My Move to Improving Enterprises, Part 1

This blog article has turned into a ridiculously long posting that I’m splitting into 2, possibly 3 parts. The series pretty much recaps what I did at the College of Architecture and what I’m doing at Improving Enterprises. Enjoy!

For those who have been following my Twitter stream, I am no longer employed by the College of Architecture at Texas A&M University. I have joined the ranks of Improving Enterprises (@improving on Twitter) as a Consultant! I have been a consultant for quite some time. My consulting started with my business, Cerberus, then with the work I did on behalf of CIS Customer Applications, and finally consulting on my own. There were several reasons why I decided to leave the university, and continuing down the path of being a consultant was certainly one of them. In this post, I plan on discussing some of the reasons why I left the university, and what life has been like at Improving Enterprises since I’ve left. My tenure at the College of Architecture was fun and exciting (initially) and we (the IT team) managed to completely revamp our infrastructure from the ground-up. When we inherited the infrastructure after the latest IT team turnover, it was in a very poor situation. There was no redundancy between services, no high availability, and no scalability. There was a single web server, a single Microsoft Exchange server, a couple of domain controllers, a single DHCP server, and two separate file servers. Some of these servers were dedicated hosts, and some of them were hosted using VMware Server. Backups were failing intermittently. The infrastructure was expect to support close to 250 faculty and staff and around 1500 students, and it goes without saying that it was struggling to do so.

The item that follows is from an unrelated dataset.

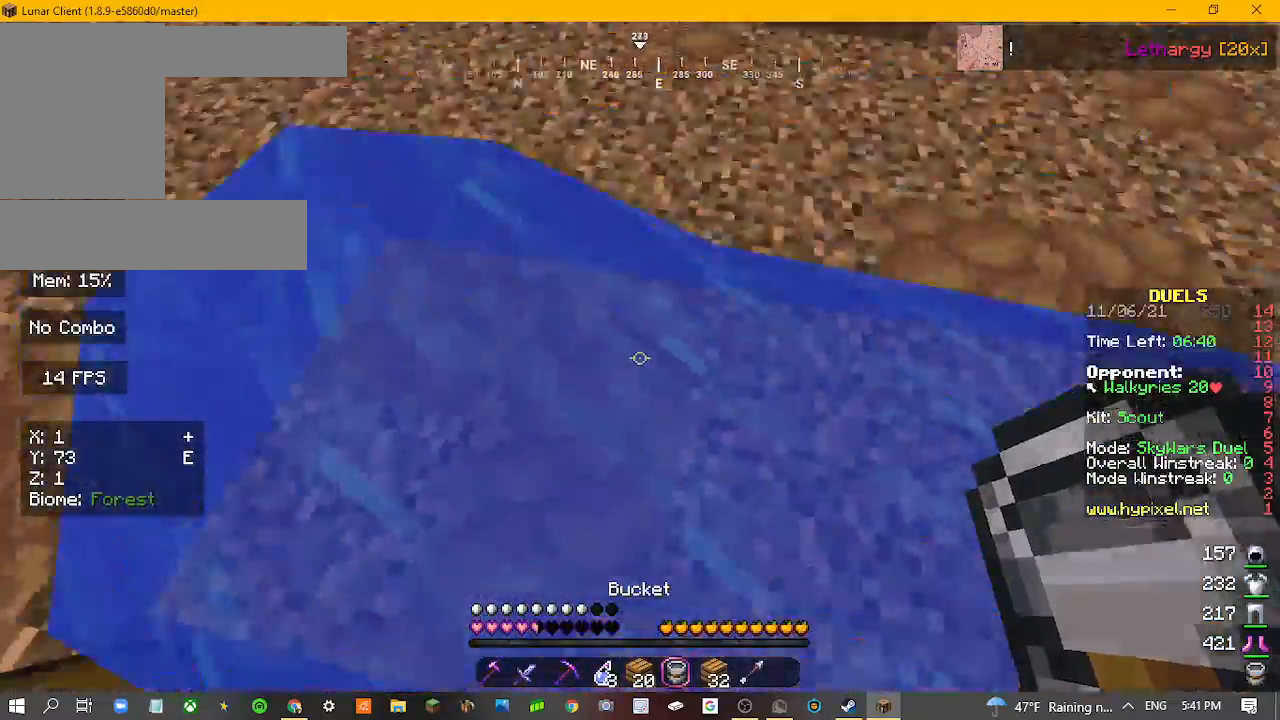
{"keys": ["w"], "mouse": []}
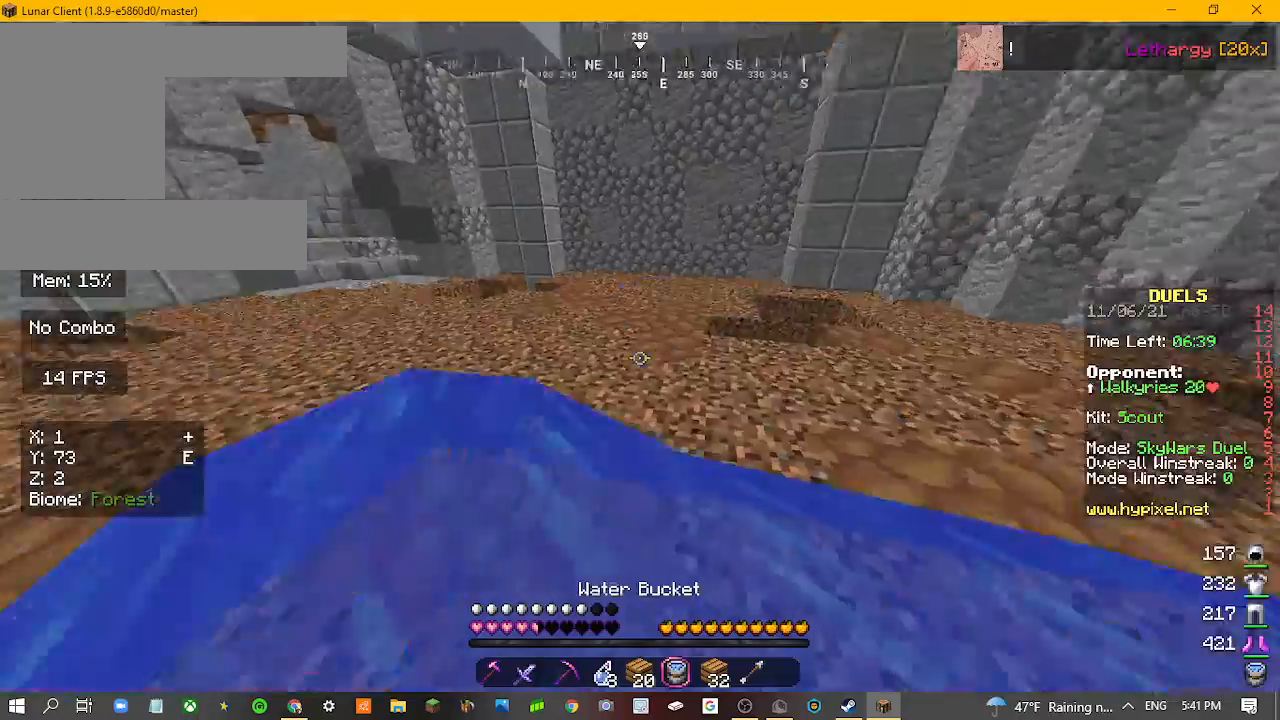
{"keys": ["w"], "mouse": [], "events": []}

One of the first things we undertook was to get a current-state backup and ensure that backups continued both regularly and successfully. From there, we acquired nearly 12 new servers to replace the then 4-to-6-year-old servers that weren’t standardized. We had dual needs to get both our Windows infrastructure in a stable state as well as to spool up a UNIX infrastructure (reasons below). While testing out which direction we wanted to go with, we tried Microsoft Hyper-V for Windows virtualized hosting. While it was certainly a strong competitor to that of VMware ESX, it definitely left a bitter taste in our mouth and left us wanting more. For starters, it didn’t provide a way to over-budget resources on servers. Additionally, it didn’t provide a way to dynamically migrate virtual machines from host-to-host without shutting it down (aka vMotion in VMware parlance). Finally, the performance of the virtual machines seemed to be slower than virtual machines hosted through VMware ESX.

I started the journey with *NIX environment setup with Solaris 10, at the recommendation of our IT Director, Nolan Flowers. The reason he recommended it was because of the built-in Zones, which in essence was Solaris’ virtual machine hosting environment. Sadly, however, the PowerEdge 2650s I was trying this out on were terribly slow for virtual machine hosting. Then, when I tried to put Solaris 10 on our then-new PowerEdge 1950s, the installation failed indicating that there was a problem loading hard disk drivers for our SAS controllers. This put a quick end to doing Solaris virtualization.

In any case, we decided to switch the direction we decided upon from Microsoft Hyper-V and Solaris Zones to VMware ESX. Thankfully, we made the decision at the right time as ESX 4.0 was just released and put vMotion at our fingertips with an Advance license purchase rather than an Enterprise license. Myself and Derek Groh managed to setup our environment to be highly available as a result of our purchase of an IBM-branded NetApp FAS 2050 and using iSCSI disk access. This device was pure genius and was extremely versatile and robust. We only had one disk throw and one incident where it contacted IBM support of an alert condition, only to find out that the controller was not seated properly.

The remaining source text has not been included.